__Problem details__. Reproduce the material below without any change, starting at its first line and continuing through the line that contains "family: Ceraphronidae".

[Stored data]
───
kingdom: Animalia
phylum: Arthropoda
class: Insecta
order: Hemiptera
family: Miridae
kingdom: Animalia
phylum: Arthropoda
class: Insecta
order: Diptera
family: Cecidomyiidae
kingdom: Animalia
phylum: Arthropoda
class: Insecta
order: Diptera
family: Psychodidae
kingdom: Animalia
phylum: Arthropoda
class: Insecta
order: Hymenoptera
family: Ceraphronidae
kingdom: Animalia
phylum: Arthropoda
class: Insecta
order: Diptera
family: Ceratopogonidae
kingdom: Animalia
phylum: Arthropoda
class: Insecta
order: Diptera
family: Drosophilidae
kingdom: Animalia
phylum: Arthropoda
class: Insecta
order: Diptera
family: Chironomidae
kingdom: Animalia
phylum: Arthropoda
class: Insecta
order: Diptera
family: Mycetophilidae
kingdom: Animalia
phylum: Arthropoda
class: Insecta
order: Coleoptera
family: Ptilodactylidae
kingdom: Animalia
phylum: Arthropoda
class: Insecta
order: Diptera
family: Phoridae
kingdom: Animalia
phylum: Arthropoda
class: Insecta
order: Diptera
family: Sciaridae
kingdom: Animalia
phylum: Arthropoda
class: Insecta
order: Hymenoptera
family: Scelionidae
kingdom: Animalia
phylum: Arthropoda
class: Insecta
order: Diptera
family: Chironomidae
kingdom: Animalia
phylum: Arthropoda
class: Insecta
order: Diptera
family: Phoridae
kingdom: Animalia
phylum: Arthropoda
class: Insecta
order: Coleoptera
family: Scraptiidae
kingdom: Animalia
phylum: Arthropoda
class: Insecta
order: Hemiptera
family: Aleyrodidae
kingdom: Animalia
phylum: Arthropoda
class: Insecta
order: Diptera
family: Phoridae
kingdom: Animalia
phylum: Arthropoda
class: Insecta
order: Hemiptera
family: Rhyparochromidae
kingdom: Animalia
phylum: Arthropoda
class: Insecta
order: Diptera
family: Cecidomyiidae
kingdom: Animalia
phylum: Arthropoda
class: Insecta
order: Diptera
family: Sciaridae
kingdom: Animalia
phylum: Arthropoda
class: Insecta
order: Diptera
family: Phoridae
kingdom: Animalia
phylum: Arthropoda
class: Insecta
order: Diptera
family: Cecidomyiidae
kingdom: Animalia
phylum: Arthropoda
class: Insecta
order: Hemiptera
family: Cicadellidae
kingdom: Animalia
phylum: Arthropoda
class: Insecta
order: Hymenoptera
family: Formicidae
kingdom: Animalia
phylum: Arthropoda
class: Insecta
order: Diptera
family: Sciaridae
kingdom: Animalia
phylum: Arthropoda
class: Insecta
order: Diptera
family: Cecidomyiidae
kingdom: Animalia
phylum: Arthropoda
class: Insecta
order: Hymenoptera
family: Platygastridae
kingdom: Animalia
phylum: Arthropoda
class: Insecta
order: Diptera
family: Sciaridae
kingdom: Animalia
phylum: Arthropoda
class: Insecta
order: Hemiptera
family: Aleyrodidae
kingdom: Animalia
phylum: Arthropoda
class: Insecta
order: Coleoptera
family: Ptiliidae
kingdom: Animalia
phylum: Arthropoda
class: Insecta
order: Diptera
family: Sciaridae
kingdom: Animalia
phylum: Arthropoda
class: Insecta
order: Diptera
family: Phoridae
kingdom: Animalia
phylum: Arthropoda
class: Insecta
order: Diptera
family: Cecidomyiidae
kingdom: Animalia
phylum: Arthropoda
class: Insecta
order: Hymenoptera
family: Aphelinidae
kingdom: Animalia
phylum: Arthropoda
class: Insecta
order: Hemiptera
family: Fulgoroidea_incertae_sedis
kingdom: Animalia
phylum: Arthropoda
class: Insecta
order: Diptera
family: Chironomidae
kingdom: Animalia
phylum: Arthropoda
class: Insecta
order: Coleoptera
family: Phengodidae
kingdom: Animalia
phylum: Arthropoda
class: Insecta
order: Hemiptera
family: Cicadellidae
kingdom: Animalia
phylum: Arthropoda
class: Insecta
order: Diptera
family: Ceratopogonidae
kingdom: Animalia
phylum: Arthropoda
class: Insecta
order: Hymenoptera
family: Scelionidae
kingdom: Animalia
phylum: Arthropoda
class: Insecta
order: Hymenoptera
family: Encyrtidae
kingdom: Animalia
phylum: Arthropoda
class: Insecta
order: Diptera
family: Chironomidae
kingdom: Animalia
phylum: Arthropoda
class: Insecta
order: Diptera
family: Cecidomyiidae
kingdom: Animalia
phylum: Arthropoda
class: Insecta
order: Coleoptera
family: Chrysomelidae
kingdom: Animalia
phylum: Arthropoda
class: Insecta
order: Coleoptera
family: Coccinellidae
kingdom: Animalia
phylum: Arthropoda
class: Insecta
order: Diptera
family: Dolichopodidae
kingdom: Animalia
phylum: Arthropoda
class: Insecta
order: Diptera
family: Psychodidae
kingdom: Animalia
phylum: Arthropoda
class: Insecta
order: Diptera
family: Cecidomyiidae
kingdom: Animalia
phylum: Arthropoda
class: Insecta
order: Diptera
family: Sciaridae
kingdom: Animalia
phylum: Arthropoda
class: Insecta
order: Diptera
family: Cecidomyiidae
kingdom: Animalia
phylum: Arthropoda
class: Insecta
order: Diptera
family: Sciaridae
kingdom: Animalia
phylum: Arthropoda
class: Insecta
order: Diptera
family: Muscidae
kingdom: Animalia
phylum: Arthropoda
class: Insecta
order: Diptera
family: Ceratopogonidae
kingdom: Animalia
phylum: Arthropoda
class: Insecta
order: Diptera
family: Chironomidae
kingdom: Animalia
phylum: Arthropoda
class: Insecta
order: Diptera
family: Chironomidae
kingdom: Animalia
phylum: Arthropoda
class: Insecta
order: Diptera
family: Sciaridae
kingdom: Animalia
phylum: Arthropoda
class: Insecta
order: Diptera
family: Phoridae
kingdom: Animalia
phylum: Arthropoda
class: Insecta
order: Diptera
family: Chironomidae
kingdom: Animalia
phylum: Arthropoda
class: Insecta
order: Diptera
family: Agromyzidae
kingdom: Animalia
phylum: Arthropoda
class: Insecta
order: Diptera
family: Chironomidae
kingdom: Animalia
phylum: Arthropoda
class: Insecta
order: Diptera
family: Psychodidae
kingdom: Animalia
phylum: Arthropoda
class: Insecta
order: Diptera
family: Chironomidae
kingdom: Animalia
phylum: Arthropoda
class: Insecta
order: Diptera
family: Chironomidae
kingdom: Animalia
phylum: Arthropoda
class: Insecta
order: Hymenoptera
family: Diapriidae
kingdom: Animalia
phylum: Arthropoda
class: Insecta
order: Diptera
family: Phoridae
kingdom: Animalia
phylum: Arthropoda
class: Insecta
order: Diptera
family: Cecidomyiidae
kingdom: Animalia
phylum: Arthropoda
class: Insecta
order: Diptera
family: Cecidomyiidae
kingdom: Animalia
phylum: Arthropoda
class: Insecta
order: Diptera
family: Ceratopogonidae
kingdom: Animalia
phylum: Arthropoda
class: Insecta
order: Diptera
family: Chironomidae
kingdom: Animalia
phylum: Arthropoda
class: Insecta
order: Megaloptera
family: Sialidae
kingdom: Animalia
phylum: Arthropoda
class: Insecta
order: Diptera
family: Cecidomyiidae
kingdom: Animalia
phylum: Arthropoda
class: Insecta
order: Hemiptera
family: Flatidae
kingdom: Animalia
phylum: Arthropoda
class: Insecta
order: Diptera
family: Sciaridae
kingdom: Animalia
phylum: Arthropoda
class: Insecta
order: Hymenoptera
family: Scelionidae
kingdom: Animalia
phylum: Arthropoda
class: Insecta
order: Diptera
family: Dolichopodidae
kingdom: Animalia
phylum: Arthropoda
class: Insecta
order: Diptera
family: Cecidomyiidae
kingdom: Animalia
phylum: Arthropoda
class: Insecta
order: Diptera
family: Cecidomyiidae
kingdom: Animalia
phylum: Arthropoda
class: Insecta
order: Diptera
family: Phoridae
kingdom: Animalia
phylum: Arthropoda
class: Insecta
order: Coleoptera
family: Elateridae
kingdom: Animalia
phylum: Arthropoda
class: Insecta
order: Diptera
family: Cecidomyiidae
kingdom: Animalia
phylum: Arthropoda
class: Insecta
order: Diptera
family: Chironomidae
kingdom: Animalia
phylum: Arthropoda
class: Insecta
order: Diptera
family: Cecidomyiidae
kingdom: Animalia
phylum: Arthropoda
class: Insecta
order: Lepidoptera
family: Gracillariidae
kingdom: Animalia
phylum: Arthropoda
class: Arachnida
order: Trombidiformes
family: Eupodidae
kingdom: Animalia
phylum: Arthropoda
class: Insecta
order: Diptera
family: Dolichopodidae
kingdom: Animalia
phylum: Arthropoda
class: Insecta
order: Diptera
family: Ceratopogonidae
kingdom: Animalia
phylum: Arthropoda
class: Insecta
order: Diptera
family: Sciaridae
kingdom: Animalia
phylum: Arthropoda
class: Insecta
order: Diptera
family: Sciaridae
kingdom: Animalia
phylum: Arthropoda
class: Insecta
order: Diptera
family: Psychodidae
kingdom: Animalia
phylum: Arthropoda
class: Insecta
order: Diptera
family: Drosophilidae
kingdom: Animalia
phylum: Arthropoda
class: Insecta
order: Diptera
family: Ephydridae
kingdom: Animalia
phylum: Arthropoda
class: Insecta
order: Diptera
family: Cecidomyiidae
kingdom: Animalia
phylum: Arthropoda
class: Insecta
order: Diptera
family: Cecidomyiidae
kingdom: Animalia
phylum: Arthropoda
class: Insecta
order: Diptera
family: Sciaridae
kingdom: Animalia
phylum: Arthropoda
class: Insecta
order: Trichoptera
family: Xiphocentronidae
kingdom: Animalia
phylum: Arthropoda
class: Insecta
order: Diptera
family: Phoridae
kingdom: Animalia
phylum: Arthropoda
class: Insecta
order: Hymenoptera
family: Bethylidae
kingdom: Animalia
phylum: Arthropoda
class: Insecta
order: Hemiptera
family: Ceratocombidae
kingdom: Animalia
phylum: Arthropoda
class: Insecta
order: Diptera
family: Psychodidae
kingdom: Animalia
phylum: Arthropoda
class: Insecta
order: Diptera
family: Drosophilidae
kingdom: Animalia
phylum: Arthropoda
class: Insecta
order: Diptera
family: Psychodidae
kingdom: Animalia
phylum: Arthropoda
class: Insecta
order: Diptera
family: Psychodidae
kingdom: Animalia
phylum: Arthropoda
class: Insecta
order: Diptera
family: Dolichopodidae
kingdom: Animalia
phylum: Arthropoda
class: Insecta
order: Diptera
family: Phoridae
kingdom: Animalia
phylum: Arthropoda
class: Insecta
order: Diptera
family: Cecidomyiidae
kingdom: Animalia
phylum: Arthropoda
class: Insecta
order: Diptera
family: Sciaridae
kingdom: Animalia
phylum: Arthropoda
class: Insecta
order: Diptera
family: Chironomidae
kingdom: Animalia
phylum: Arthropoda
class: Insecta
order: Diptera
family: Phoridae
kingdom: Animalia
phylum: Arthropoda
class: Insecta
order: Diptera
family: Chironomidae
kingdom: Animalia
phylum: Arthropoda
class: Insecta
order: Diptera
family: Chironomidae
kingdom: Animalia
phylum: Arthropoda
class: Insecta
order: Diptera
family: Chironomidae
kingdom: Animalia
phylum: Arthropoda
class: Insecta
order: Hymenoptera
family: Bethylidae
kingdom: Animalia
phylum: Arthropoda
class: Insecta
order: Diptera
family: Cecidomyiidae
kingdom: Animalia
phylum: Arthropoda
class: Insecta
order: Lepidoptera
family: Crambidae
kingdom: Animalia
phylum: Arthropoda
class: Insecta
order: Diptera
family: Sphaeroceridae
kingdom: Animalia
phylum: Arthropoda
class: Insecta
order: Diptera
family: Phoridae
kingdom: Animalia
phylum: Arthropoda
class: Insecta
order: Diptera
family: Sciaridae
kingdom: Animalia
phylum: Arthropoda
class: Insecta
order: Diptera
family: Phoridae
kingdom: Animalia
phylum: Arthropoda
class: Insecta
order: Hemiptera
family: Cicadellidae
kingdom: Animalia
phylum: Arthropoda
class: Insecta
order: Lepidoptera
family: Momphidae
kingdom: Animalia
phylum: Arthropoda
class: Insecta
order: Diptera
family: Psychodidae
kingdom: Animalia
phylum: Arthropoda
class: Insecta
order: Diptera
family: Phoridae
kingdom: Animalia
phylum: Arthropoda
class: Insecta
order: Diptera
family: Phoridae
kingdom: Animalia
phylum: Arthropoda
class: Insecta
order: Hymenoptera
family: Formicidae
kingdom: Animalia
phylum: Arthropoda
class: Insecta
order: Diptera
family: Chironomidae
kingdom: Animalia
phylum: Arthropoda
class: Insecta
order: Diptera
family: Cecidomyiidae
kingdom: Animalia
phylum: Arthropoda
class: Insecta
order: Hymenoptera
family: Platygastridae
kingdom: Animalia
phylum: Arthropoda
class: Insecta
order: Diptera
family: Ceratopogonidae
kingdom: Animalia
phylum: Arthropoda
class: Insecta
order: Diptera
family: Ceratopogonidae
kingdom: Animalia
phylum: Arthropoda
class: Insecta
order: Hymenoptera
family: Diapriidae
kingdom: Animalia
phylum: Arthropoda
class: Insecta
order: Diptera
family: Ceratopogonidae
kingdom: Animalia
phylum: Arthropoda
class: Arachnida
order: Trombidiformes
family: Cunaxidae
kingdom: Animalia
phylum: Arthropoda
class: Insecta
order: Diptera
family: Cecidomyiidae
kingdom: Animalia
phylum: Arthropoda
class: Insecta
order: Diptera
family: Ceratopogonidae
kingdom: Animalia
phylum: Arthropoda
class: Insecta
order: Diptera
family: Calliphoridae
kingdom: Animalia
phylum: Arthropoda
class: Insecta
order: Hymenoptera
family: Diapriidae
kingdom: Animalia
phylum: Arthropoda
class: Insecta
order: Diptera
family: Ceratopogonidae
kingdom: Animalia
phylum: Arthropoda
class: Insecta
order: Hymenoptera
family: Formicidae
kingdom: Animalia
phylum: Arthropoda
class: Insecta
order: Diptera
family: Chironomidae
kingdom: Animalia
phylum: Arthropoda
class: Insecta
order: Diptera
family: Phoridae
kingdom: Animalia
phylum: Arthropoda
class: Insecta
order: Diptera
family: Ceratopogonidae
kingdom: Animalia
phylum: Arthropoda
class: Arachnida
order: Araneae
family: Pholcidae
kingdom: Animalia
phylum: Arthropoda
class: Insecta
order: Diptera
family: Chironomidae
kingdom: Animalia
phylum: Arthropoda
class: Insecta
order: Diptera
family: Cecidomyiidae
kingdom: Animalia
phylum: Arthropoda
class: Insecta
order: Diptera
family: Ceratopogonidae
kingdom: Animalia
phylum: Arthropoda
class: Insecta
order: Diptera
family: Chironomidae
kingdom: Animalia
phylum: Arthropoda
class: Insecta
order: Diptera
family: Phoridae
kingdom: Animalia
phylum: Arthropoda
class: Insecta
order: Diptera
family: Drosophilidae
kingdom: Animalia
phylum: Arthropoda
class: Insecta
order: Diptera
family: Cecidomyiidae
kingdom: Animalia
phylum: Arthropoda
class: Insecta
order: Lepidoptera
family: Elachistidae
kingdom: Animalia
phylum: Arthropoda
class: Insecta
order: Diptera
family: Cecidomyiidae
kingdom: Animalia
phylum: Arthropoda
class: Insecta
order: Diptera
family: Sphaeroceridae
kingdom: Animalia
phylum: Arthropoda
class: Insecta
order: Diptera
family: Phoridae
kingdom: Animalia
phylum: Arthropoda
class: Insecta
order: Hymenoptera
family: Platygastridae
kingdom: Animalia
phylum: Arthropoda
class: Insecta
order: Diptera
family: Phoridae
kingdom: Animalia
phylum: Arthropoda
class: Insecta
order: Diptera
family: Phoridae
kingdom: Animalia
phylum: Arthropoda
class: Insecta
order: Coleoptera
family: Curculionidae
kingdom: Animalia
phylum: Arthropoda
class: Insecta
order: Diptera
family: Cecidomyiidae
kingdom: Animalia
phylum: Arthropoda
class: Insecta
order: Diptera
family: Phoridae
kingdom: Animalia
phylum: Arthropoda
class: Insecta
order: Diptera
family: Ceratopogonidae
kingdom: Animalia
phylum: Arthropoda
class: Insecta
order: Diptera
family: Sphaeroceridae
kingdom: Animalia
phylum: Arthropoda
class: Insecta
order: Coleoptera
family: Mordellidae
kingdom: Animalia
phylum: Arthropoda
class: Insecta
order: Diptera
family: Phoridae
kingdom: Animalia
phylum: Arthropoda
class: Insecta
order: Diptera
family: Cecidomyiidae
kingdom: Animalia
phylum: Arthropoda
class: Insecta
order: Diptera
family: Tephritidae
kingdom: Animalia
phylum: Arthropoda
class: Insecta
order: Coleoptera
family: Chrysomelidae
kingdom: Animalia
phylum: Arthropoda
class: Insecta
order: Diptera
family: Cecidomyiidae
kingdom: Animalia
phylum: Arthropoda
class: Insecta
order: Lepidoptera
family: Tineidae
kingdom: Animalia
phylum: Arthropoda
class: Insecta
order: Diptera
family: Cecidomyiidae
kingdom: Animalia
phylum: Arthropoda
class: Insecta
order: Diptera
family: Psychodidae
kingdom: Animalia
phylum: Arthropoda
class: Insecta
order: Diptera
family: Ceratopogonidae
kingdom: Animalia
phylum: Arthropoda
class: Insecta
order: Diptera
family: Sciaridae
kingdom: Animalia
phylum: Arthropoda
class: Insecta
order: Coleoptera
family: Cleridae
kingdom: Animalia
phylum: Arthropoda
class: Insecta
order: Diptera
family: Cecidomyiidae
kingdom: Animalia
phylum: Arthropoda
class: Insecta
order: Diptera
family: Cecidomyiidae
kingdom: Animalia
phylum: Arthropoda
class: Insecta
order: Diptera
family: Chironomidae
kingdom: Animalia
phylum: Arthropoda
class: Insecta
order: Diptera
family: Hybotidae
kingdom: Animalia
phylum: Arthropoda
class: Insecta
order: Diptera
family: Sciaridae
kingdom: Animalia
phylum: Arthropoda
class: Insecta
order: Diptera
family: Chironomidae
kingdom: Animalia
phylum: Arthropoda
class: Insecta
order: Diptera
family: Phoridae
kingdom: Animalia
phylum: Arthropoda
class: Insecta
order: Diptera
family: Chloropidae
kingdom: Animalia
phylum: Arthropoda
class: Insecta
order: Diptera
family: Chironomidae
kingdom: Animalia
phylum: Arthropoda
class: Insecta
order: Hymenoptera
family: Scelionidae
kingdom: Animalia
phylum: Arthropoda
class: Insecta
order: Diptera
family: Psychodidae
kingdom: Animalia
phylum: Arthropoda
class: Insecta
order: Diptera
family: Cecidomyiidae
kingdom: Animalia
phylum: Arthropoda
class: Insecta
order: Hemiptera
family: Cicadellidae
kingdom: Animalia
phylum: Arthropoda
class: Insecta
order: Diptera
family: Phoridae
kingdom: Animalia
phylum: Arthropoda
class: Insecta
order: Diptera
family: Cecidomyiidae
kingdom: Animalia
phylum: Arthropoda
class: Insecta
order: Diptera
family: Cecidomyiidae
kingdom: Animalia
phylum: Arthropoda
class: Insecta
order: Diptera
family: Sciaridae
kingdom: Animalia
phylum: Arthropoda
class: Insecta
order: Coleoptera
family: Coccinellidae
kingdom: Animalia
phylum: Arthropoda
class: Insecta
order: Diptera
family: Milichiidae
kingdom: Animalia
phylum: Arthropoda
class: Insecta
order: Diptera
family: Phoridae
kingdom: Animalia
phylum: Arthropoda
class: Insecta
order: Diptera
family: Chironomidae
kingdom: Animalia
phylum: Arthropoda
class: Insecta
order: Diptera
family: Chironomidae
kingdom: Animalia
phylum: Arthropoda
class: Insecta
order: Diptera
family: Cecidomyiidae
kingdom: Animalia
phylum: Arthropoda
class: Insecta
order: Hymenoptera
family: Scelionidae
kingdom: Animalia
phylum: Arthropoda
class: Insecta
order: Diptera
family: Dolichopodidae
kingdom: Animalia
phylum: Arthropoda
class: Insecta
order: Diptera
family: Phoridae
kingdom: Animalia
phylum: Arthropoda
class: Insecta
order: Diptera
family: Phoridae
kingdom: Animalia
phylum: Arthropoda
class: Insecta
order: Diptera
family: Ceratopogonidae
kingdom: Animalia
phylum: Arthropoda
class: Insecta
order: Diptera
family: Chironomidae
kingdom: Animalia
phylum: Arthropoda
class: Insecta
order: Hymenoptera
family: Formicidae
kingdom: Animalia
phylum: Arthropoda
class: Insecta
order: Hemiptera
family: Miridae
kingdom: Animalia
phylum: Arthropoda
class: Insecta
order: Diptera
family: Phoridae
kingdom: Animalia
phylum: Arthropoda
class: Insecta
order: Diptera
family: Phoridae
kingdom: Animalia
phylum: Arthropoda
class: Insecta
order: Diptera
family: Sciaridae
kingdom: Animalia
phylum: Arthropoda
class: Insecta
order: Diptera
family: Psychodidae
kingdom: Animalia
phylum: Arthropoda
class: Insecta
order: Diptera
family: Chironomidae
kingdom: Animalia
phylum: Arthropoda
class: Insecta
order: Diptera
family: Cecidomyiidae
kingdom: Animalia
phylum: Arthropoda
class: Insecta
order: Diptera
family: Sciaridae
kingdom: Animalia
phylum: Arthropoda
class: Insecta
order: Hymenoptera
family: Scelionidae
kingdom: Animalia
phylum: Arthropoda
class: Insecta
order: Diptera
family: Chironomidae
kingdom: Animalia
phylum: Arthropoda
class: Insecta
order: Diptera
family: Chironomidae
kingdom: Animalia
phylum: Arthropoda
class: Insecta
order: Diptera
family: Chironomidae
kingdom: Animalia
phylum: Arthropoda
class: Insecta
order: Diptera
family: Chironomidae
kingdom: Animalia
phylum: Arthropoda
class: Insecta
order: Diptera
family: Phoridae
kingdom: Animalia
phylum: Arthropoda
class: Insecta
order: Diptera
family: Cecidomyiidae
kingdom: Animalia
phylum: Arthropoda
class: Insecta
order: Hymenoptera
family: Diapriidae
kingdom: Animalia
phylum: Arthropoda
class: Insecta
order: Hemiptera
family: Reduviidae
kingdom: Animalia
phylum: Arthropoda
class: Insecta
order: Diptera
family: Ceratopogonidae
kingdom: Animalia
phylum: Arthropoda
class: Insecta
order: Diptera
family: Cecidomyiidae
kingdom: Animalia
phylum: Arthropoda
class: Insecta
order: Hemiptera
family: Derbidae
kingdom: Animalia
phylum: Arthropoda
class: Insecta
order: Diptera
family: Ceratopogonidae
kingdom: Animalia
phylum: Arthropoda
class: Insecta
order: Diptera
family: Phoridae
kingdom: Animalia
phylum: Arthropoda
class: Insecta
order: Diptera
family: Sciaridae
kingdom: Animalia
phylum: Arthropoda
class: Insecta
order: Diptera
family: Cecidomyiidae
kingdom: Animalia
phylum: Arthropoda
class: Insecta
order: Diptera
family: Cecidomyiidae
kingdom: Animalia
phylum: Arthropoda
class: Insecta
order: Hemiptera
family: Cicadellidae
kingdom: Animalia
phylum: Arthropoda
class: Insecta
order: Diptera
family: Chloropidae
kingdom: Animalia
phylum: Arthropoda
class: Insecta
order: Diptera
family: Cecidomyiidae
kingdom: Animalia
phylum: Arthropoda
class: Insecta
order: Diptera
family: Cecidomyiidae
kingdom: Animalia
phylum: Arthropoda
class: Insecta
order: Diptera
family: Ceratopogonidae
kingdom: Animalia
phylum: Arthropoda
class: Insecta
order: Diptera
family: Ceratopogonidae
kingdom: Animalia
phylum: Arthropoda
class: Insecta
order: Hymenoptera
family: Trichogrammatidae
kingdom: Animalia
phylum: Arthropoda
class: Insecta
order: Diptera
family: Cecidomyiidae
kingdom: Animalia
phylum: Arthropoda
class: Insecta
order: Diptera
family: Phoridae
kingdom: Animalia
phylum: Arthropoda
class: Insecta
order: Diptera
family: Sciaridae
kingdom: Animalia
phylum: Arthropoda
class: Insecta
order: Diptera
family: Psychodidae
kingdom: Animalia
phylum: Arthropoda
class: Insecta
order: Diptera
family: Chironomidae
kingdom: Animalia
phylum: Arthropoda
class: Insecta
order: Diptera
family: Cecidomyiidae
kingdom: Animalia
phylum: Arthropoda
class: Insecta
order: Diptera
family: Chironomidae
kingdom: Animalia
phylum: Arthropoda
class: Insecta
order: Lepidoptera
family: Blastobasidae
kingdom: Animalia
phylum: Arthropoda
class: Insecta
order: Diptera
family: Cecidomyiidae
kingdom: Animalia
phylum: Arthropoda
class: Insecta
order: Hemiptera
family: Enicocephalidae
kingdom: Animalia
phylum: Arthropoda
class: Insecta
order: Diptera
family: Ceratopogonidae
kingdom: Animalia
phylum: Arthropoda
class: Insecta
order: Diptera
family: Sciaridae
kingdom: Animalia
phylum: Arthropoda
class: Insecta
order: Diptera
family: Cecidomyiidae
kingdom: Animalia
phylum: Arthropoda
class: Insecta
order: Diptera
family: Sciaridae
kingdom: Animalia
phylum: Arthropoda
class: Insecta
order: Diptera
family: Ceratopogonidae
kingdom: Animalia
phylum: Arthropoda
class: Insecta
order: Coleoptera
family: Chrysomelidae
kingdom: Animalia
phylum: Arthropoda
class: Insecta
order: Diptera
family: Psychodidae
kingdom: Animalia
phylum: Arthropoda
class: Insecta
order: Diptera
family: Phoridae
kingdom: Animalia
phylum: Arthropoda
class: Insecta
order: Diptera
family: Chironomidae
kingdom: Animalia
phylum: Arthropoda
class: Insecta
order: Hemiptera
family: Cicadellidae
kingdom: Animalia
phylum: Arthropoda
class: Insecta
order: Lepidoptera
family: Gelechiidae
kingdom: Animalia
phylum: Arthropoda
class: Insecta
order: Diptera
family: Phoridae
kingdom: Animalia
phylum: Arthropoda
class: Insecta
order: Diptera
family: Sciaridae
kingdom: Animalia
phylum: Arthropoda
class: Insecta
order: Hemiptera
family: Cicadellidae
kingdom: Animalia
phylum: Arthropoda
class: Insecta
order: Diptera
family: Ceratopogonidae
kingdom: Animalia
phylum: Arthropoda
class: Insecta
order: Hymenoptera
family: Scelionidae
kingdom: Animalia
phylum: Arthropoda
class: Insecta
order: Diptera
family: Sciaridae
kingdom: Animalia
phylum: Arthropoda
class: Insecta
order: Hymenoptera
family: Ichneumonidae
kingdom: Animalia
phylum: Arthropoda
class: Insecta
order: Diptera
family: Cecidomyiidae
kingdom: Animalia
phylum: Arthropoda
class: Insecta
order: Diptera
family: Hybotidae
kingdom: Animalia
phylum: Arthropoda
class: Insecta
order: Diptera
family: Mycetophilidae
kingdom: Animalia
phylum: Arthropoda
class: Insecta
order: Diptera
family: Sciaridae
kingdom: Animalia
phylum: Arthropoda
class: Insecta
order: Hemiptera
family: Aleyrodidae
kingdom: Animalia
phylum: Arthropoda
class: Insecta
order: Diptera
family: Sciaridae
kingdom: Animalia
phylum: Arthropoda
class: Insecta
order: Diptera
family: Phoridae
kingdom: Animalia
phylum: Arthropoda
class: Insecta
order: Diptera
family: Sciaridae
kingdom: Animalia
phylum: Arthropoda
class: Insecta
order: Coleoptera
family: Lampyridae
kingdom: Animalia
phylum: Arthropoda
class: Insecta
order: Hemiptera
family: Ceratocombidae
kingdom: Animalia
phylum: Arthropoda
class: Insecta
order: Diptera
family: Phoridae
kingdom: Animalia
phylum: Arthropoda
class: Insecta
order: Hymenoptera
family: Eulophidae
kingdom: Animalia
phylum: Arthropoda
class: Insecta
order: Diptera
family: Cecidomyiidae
───
__Answer to this task__.
kingdom: Animalia
phylum: Arthropoda
class: Insecta
order: Hemiptera
family: Miridae
kingdom: Animalia
phylum: Arthropoda
class: Insecta
order: Diptera
family: Cecidomyiidae
kingdom: Animalia
phylum: Arthropoda
class: Insecta
order: Diptera
family: Psychodidae
kingdom: Animalia
phylum: Arthropoda
class: Insecta
order: Hymenoptera
family: Ceraphronidae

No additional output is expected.